Rotor & Wing: What should water egress training include?
|Groton, Conn.-based Survival Systems uses this dunker to simulate a variety of water egress situations—from being fully submerged and inverted, upright and afloat, and anything between. Its size allows crewmembers to practice hunting for alternative exits throughout a large cabin area. Survival Systems|
Dinges: The training should include about two hours of classroom instruction, which consists of discussions on what makes us vulnerable to having to ditch, how to prepare to go into the water, and the specific steps to take once in the water. There should also be at least four hours of practical training in a pool using some sort of “dunker”—a device used to simulate an aircraft hull—where students put on full flight gear and experience being seat-belted in the device, impacted into the water, and end up fully submerged and inverted. Then, with safety personnel close by, train the student how to calmly orient themselves, release any restraints, exit the aircraft, and make their way to the surface. If the students have personal survival gear, such as floatation vests and [air] bottles, they should be taught when and how to employ them.

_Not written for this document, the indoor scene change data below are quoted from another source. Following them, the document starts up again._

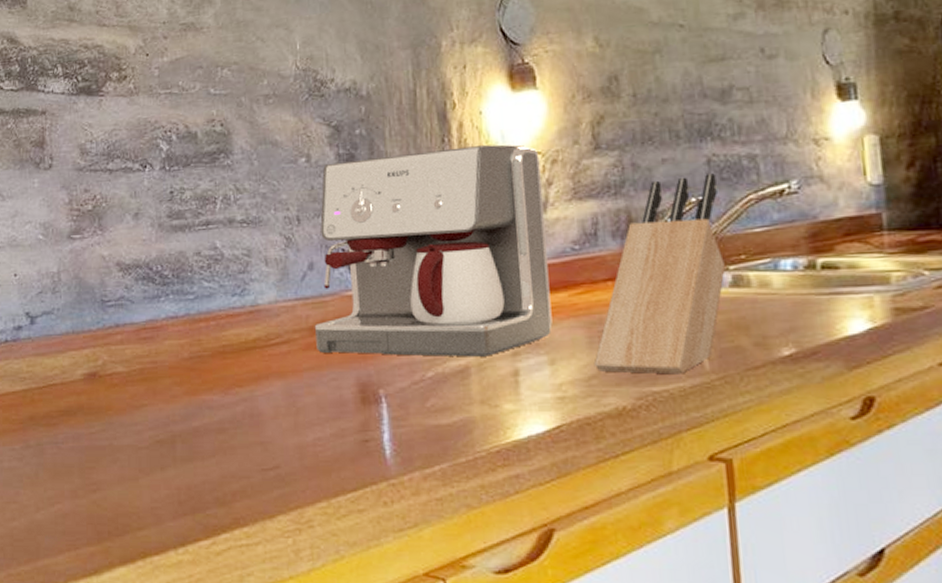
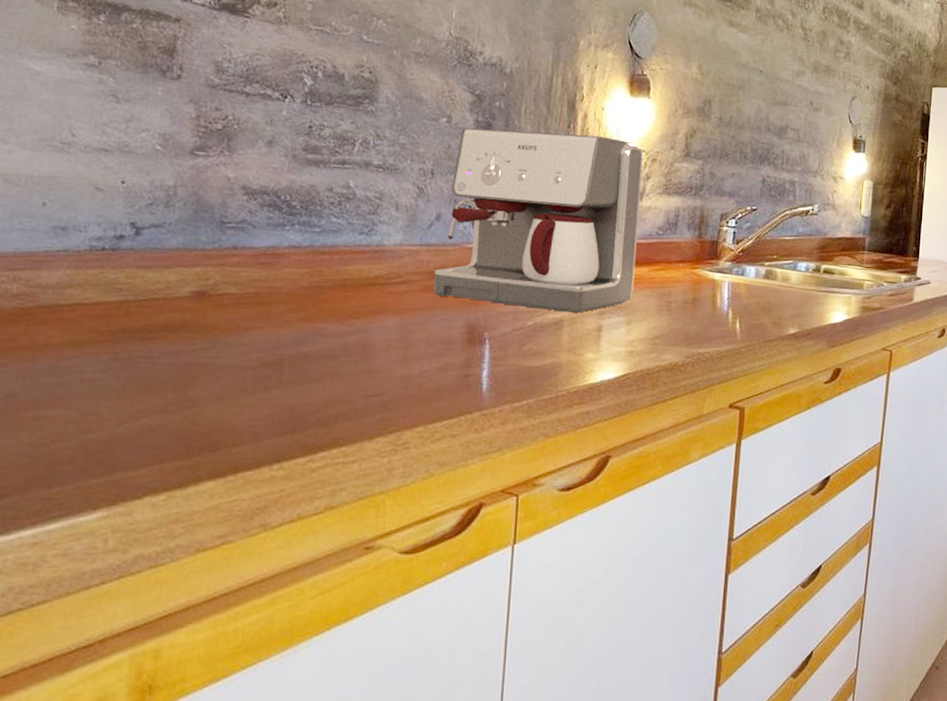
knife block: present [595,173,725,375] -> none [660,188,766,341]

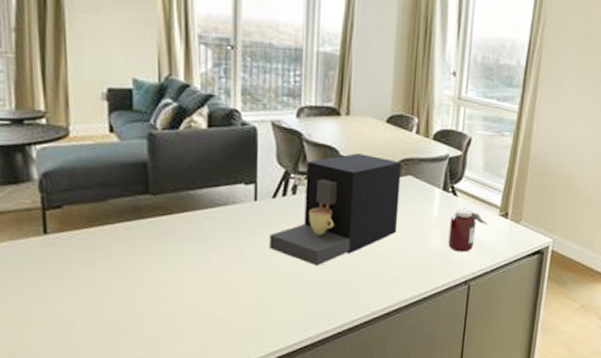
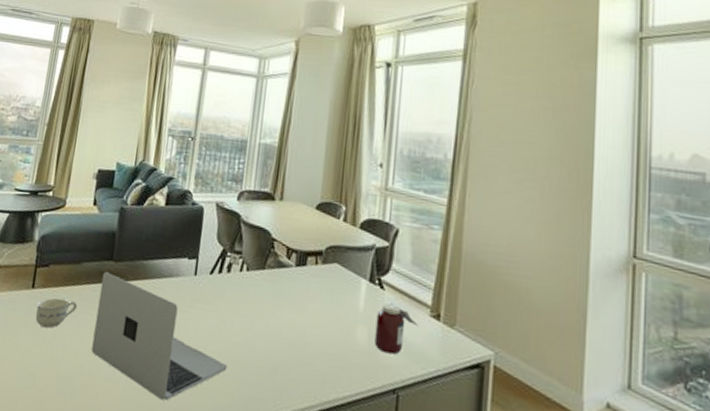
cup: none [56,241,111,274] -> present [35,298,77,328]
laptop: none [139,207,302,324] -> present [91,272,228,401]
coffee maker: present [269,153,402,267] -> none [202,237,329,350]

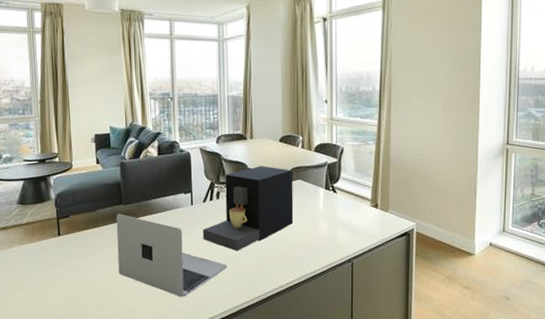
cup: present [35,298,77,328] -> none [66,239,100,263]
coffee maker: none [202,237,329,350] -> present [203,166,294,252]
jar: present [374,303,418,355] -> none [333,202,363,237]

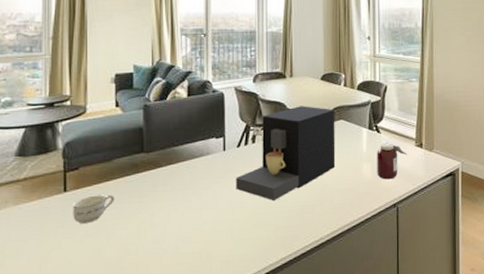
cup: none [66,239,100,263] -> present [73,194,114,224]
laptop: present [116,214,227,297] -> none [136,163,263,257]
jar: none [333,202,363,237] -> present [377,142,408,180]

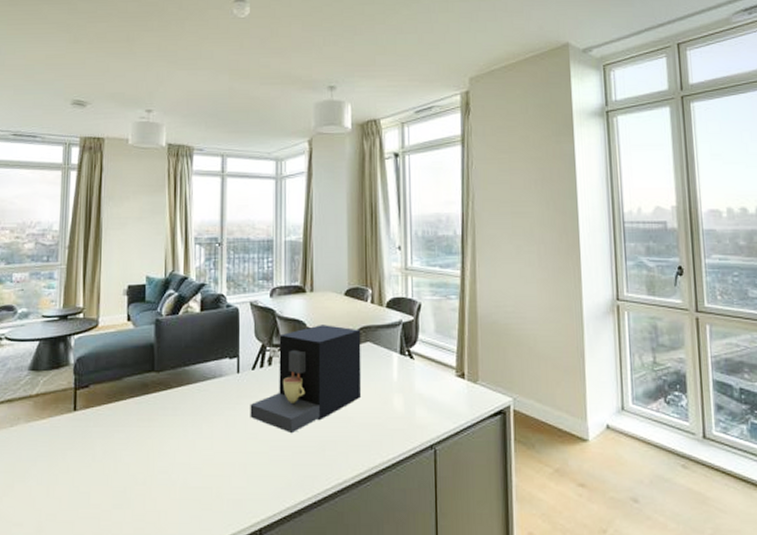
cup: present [73,194,114,224] -> none [81,416,123,446]
jar: present [377,142,408,180] -> none [409,370,447,415]

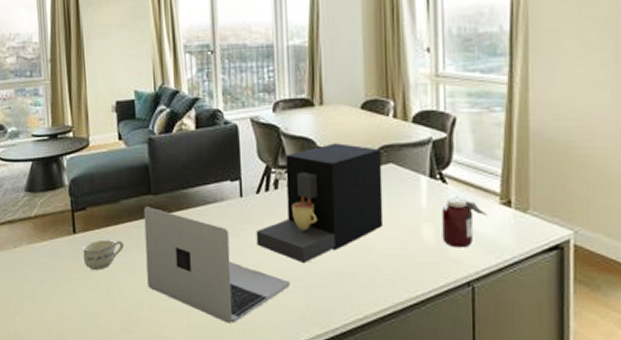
cup: none [81,416,123,446] -> present [83,239,123,270]
laptop: none [144,383,279,494] -> present [143,207,291,324]
jar: none [409,370,447,415] -> present [442,196,488,248]

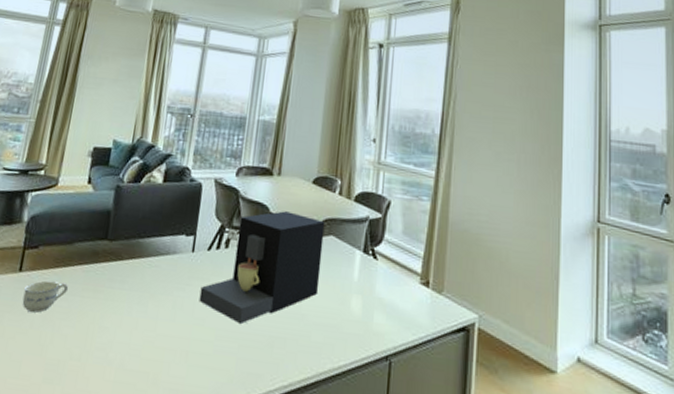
laptop: present [143,207,291,324] -> none [82,251,225,382]
jar: present [442,196,488,248] -> none [368,272,409,323]

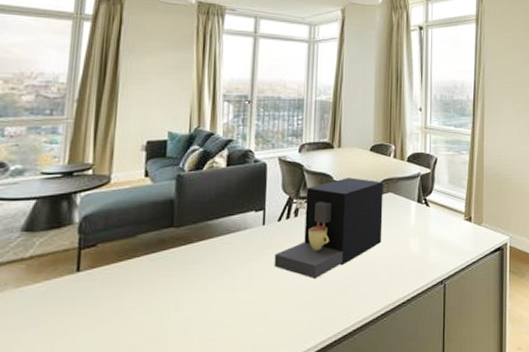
cup: present [22,280,68,313] -> none [85,274,136,308]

Rotor & Wing: Does a crewmember have to be able to swim in order to take the training or survive a water crash?
Dinges: No, I have worked with individuals that are non-swimmers, or have a fear of water. Given the time and the effort from the individual, I have been able to expand their confidence and comfort level when put into a water egress training scenario. Obviously, crewmembers with swimming abilities, or who have water experience, will probably have a better chance of surviving. That being said, non-swimmers who survive the impact/ditching, and are wearing a personal floatation device, can use proper egress techniques and have a good chance.
In spite of my total dislike for deep water, and a near-paralyzing fear of being strapped to something that has been tossed into a pool, I participated in a HUET exercise taught by Dinges for a group of EMS pilots and paramedics. For that recurrent training evolution, Dinges used one of his SWET (shallow water egress trainers), which simulates a two-person cockpit, complete with four-point seatbelts. Participants wore helmets, flight suits, boots and PFDs.
|The simplest form of water egress training can be done with a homemade frame, a seat and a seatbelt. Here, a pilot prepares to be rolled inverted to practice a shallow water egress technique. Only spare helmets with all electronics removed should be used.|
The training I participated in began with a refresher on how to handle a ditching. Step one is to keep your orientation at all times after impact, which is usually done by holding onto a boarding assist strap, or anything else near the exit. Step two is to release the seatbelt and intercom cord with the hand that is not holding onto the reference point. Step three is to exit the aircraft. Step four is to expel some bubbles, and follow them to the surface. And if you are wearing a PFD, the idea is to wait until you are clear of the aircraft before inflating it. This increases your chances of fitting through the door, and decreases the odds of snagging it on jagged or displaced parts of the wreckage.
Next, it was time to go down to the swimming pool to get wet. Dressed in full flight gear, I was belted into the “impact” SWET dunker, given some safety instructions, reminded of the steps, and told to give the “thumbs up” when ready.
After signaling that I was all set, Dinges’ crew flipped the device from the edge of the pool into the water, which resulted in a fairly good jolt (hence the name “impact” dunker), and leaving me upside down in about four feet of water. Three safety people were already in the pool, and ready to pull me, a notorious non-swimmer, out if I got into trouble. (No offense to them, but it did little for my comfort level.)
|Any kind of water egress training should include practicing with issued equipment. This pilot knows to conduct an inspection of his personal floatation device before and after each use.|
Seconds felt like minutes while I was submerged and hanging upside down in the harness. But by remaining calm and following the steps I had learned in class, I was actually able to get out with no problem.
In a suburb of Washington, D.C., members of the Prince George’s County (Md.) Police Department do recurrent training in a homemade dunker they built themselves. Made of PVC pipe and equipped with a seat and seatbelts, it is supported by two officers, who will manually roll their co-worker upside down, and double as safety officers. And although it isn’t as sophisticated as most, it was certainly better than nothing. They also practiced using their PFDs, and conducted buddy rescue drills, too.
Of course, a real-world ditching will be more chaotic. Impacting the water will be more traumatic, you may be injured, the water may be too murky to see through, and the aircraft may be so deformed, doors won’t open and razor-edged sheets of metal may try to cut you to shreds. But I can honestly say that my comfort level with water crossings increased a bit, and confidence in my PFDs rose dramatically after receiving some water egress training. But whether the training comes from military service, in-house instruction, or an outside contractor, learning how to get out of a submerged helicopter is a must if you fly anywhere near water.